OP, you are right that “group a data frame by something that is not a persistent column in the data frame” is something that is not possible in DataFrames.jl and is unlikely to be added in the future.
The implementation of GroupedDataFrame relies on the grouping column being an existing, named column in the data frame. As mentioned above, DataFramesMeta.jl should probably add this feature, something that groups and transforms in a single step, dropping the grouping column after the transformation. But It’s a low priority because its not that hard to just make a column.
Well, in pandas, you can do such things: df.groupby(df['Sales Rep'].str.split(' ').str[0]).size()
which counts the number of people with the same first name
or use the function pd.Grouper that enables to resample easily a DataFrame with a column of dates: df.groupby(pd.Grouper(key = 'Date', freq = 'Q')).size()
I admit I’m interested by Julia for its performance, it’s less user-friendly than Python-Pandas…
Hm, I don’t know pandas that well (anymore - back when I was using it they still took their name seriously and had a panel data type ) but that doesn’t seem like a groupby is necessary at all, I think this is just
using StatsBase, DataFrames
countmap(first.(split.(string.(df."Sales Rep"))))
Pandas is different, I would not say “less user-friendly” though. Imho, Pandas is one of the less well designed Python libraries which always confuses me.
Overall, for data prep I prefer both R’s data.table and the tidyverse packages to Pandas.
DataFrames is particularly nice if you want to program, i.e., write code without hard-coded column names, aggregation functions etc., as it’s design is very transparent and well integrated with base Julia, i.e., just pass functions operating on vectors. R also has it’s issues in this respect due to non-standard evaluation.
In the end, all of these libraries have their strengths and weaknesses and it matters a lot what you are used to. I would not say that one is unambiguously better than the other though. The Julia ecosystem has improved a lot over the years and is well on par – at least in my opinion – with a solid and clean foundation of DataFrames (or even more general Tables) and several packages such as DataFramesMeta, DataFrameMacros, Query, Tidier etc for conveniently querying data.
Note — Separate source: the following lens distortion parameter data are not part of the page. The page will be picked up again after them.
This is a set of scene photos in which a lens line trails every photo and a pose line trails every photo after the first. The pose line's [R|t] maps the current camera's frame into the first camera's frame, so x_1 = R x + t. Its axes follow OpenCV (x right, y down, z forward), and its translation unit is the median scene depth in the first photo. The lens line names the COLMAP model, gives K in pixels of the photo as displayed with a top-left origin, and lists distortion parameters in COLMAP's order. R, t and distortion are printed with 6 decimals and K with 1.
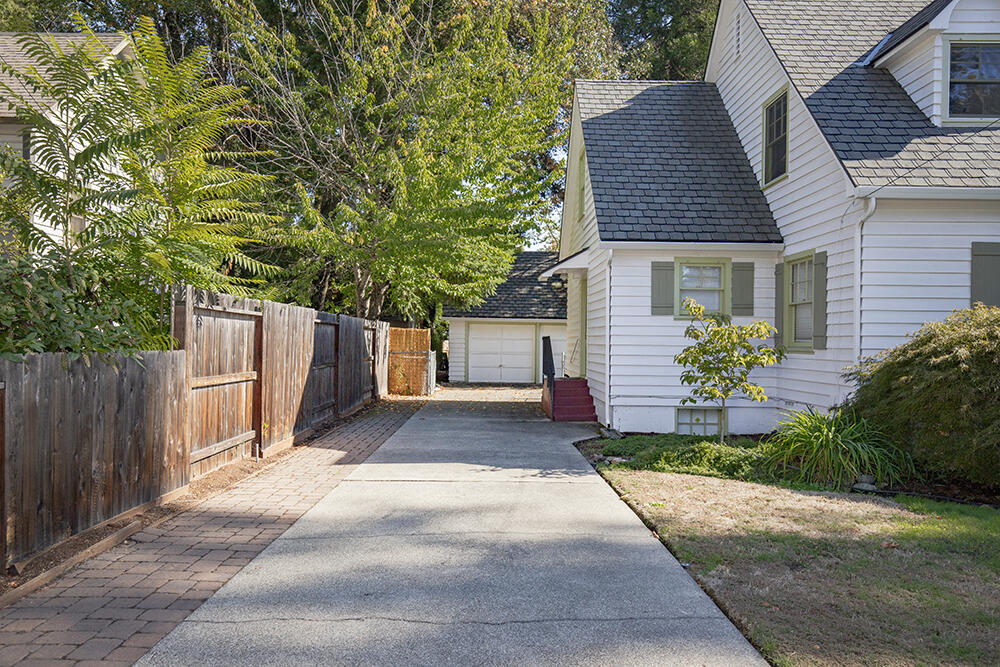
lens RADIAL K [[755.7, 0, 498.8], [0, 755.7, 336.1], [0, 0, 1]] dist [0.015359, 0.000767]
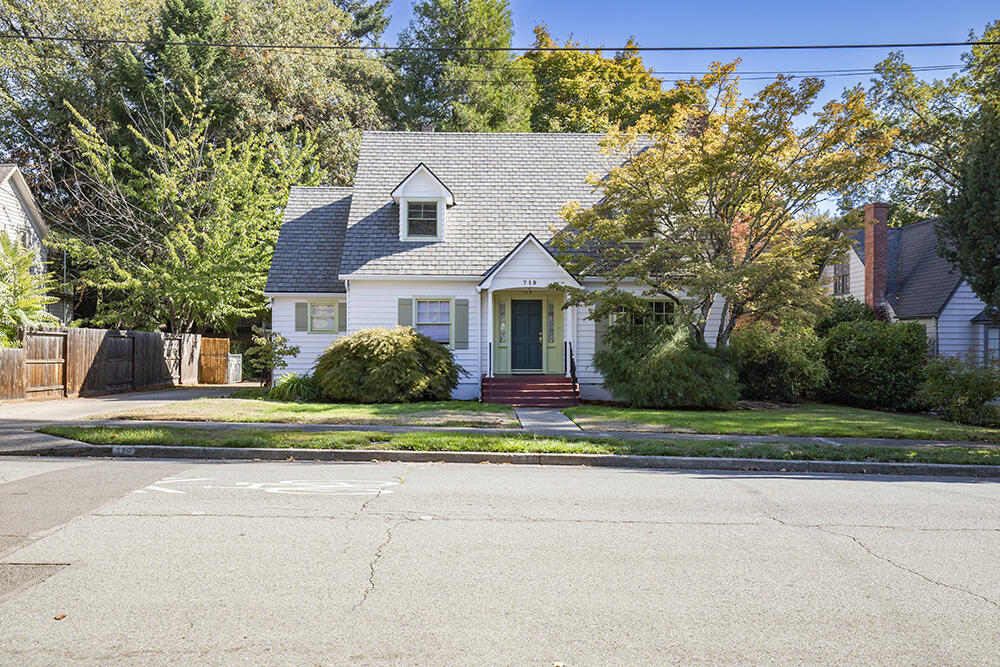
lens RADIAL K [[916.8, 0, 495.6], [0, 916.8, 334.5], [0, 0, 1]] dist [0.032668, 0.000000]
pose [[0.999951, -0.005749, -0.008095, 0.713397], [0.005660, 0.999924, -0.010947, 0.007576], [0.008158, 0.010900, 0.999907, -1.256782]]
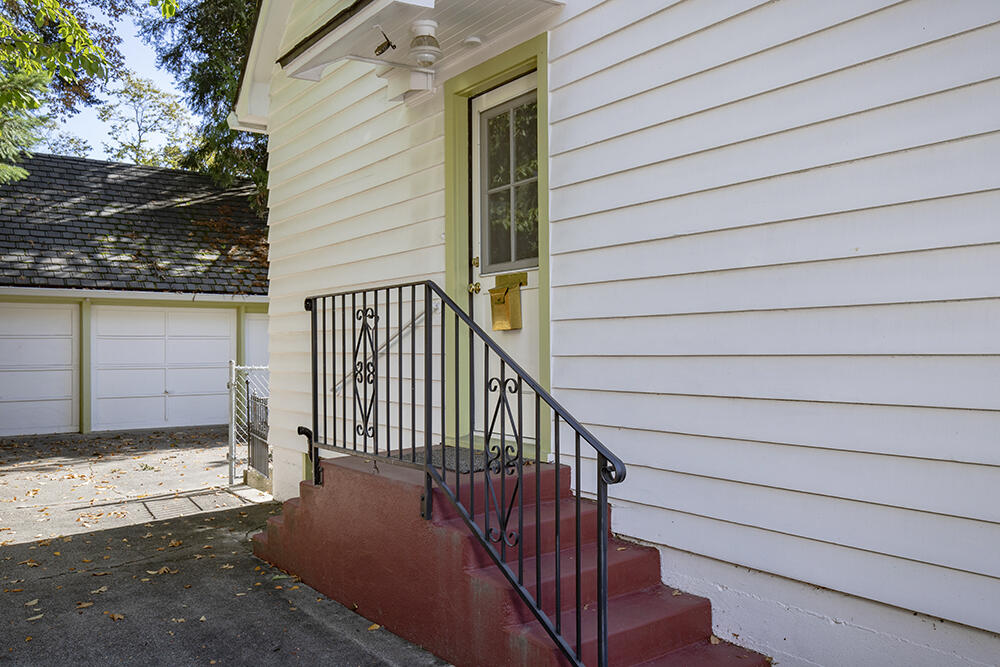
lens RADIAL K [[834.2, 0, 498.8], [0, 834.2, 338.9], [0, 0, 1]] dist [0.013112, 0.006084]
pose [[0.823372, -0.010975, 0.567396, -0.063017], [0.012834, 0.999917, 0.000717, 0.019815], [-0.567357, 0.006691, 0.823445, 0.975168]]
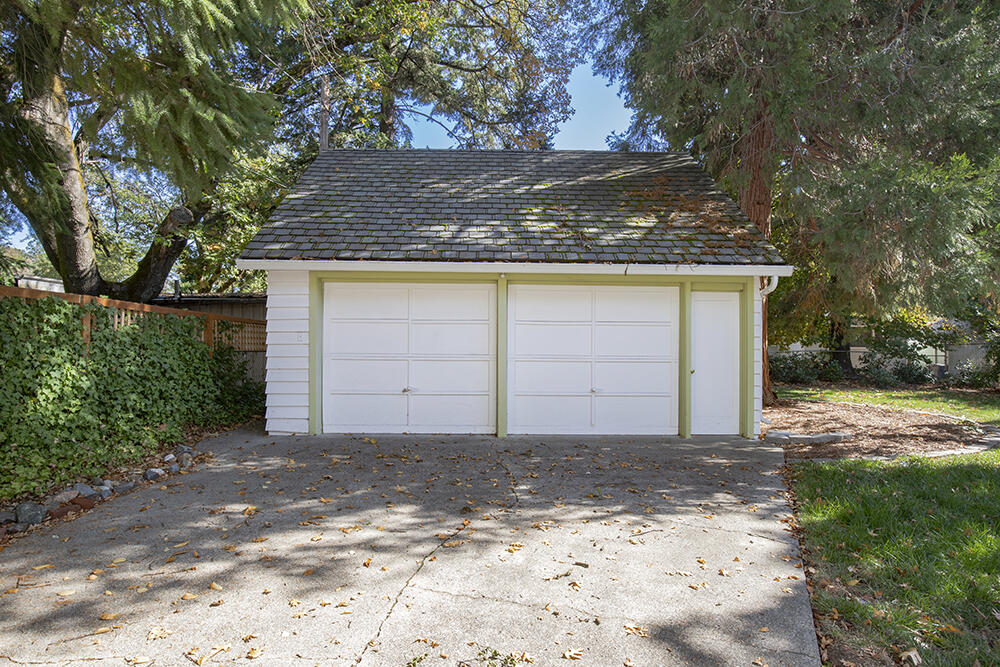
lens RADIAL K [[517.7, 0, 500.0], [0, 517.7, 336.2], [0, 0, 1]] dist [0.000102, 0.000026]
pose [[0.999802, -0.006701, 0.018719, 0.100369], [0.006803, 0.999962, -0.005403, 0.029812], [-0.018682, 0.005529, 0.999810, 1.614815]]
I think this limitation (group by a column only) is DataFrames-specific. In Julia, you can use all kinds of arrays as tables, and that way it’s easy to group by a function of a column:
map(group_vg(r -> length(r.name) > 4, tbl)) do gr
(longname=key(gr), count=length(gr)))
end
This kind of tables processing may be somewhat less uniformly documented, simply because you can use powerful generic functions from many packages instead of buying into a specific ecosystem. But it is very flexible and composable in Julia.